# Help developing N-gage DCC layout



## darticus (Sep 23, 2010)

Using a table about 2 feet by 4 feet or slightly larger I would like to get input as to what is needed as far as track set up for trains to get the most out of DCC. I'm thinking maybe 2 main lines and some terminal tracks. What recommendations do you have? Any track pics of whats needed to have a nice smaller DCC layout. Maybe I need 3 main lines I just don't know. Thanks Ron


----------



## Bman (Aug 24, 2010)

I see that nobody had responded to your post. I can give you my opinion, though I am an HO scale and not an N scale guy. When I switched from DC to DCC earlier this year I had two things in mind. The first was having two distinct loops so I could run multiple locos at the same time. The second was having a big yard and/or spurs to park multiple locos. (I'm not sure how well I succeeded with this point) I think being able to run multiple unit operations and to have the ability to park locos on any section of track is the true beauty of DCC (But that is only the beginning of it, with DCC you have signaling, transponding, detection, computer control etc...) I would recommend using some track software to build a layout and then post it on this site to get some feedback. Have you looked at the layout and layout design forums for N scale to get any Ideas.
Again, all just my opinion and it's not worth that much since I only started with DCC earlier this year.


----------



## tjcruiser (Jan 10, 2010)

Darticus,

Not sure if anyone's pointed you towards the Thor site yet. You might find some sample N layouts there that help in your thinking/planning ...
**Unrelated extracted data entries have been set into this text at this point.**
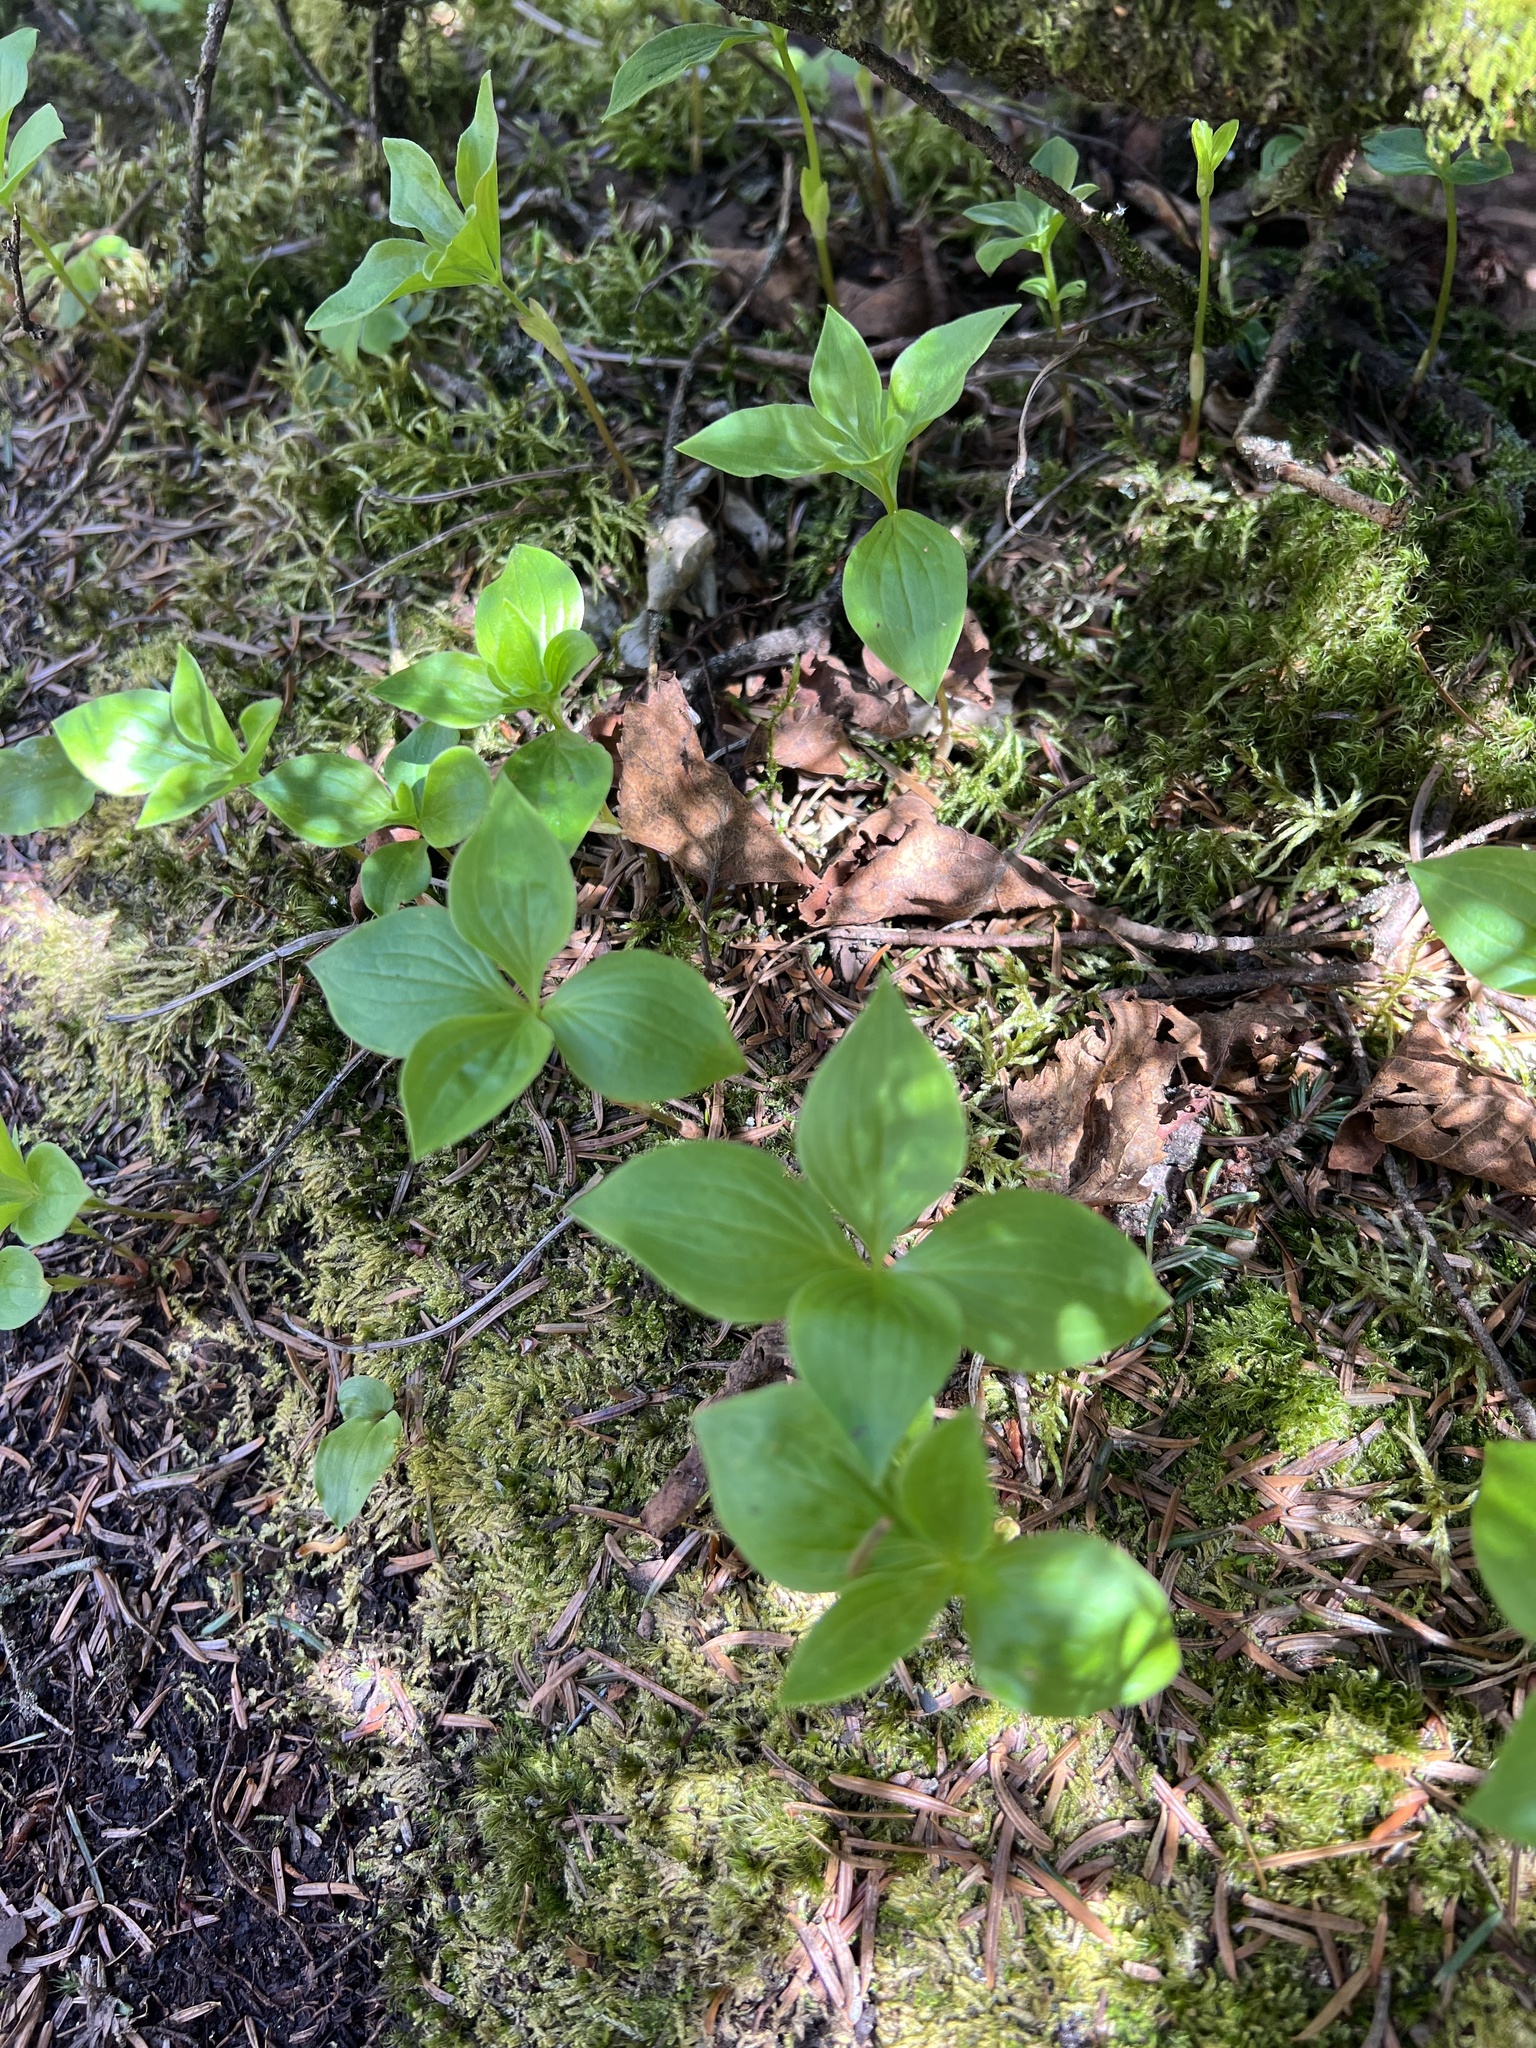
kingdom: Plantae
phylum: Tracheophyta
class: Magnoliopsida
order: Cornales
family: Cornaceae
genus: Cornus
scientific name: Cornus canadensis
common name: Creeping dogwood
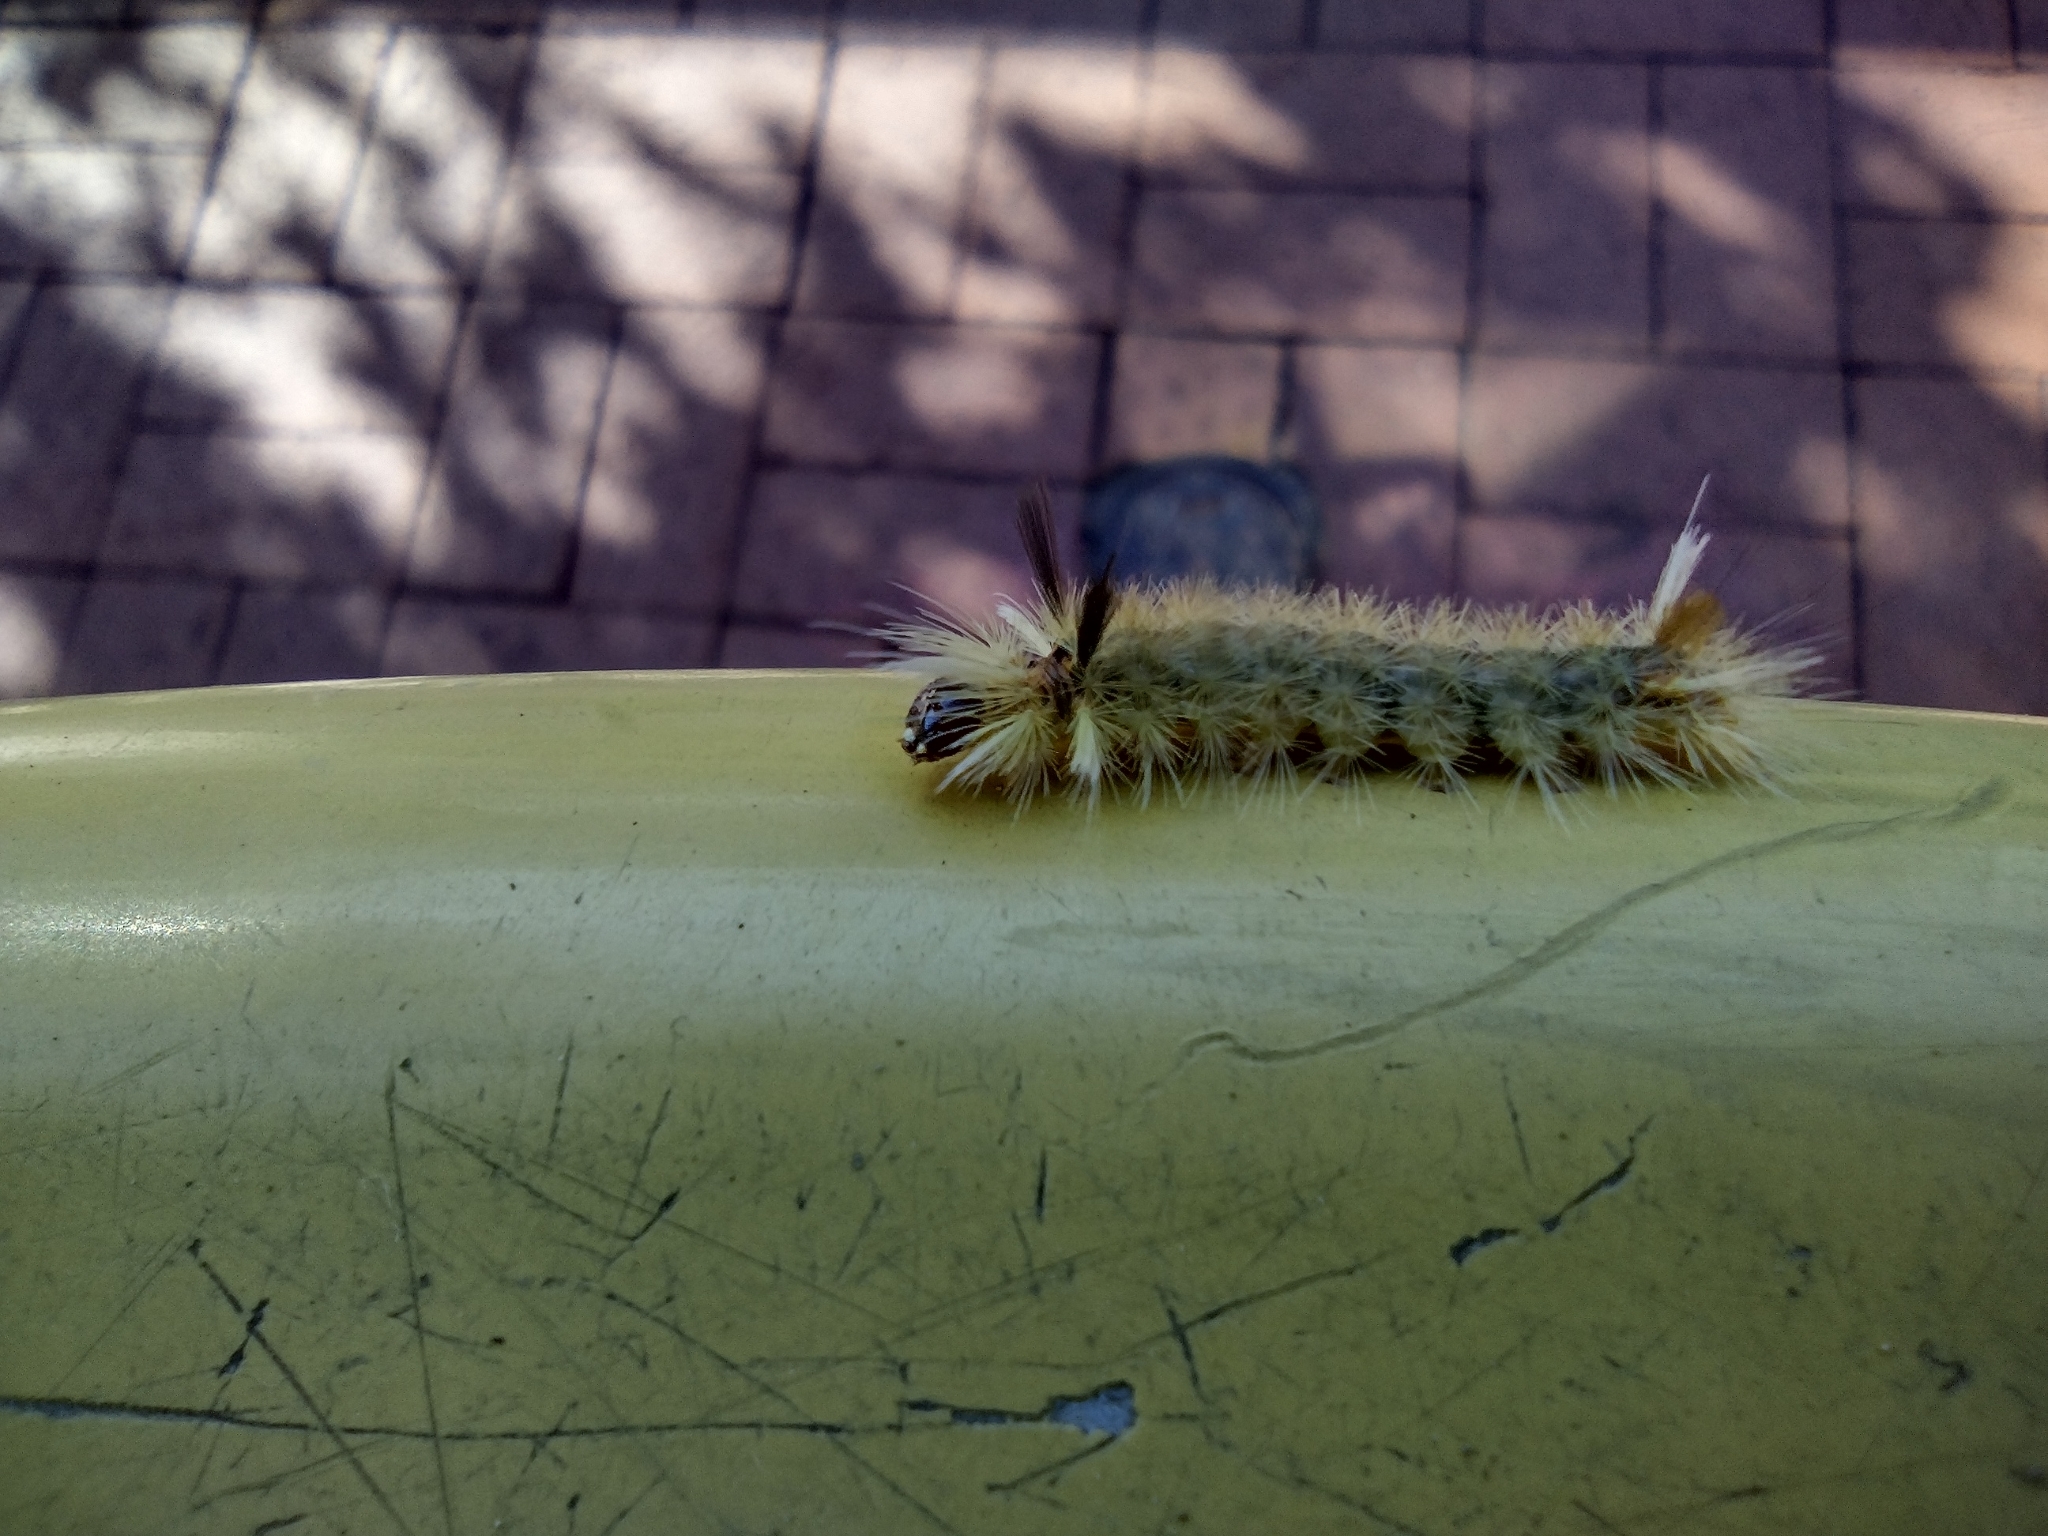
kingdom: Animalia
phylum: Arthropoda
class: Insecta
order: Lepidoptera
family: Erebidae
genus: Halysidota
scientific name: Halysidota tessellaris
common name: Banded tussock moth
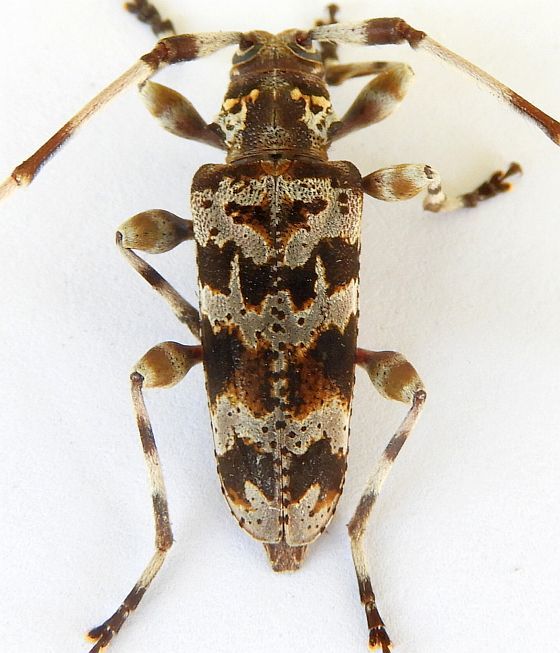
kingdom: Animalia
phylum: Arthropoda
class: Insecta
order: Coleoptera
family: Cerambycidae
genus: Acanthocinus
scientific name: Acanthocinus spectabilis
http://www.thortrains.net/

Scroll down and you'll see the N section.

TJ


----------



## darticus (Sep 23, 2010)

Thanks for the input. I did purchase a track design and should get me going. It has all the track I need to make the design. Thanks Ron


----------



## hutchhutchinson (Dec 2, 2010)

G 'Day Guys
Why not try T-Trak Table Top, very small modules that lock together no wiring and the track carries the power,can be run DC or DCC very easy and cheep to build.
Cheers,
Hutch
From down under


----------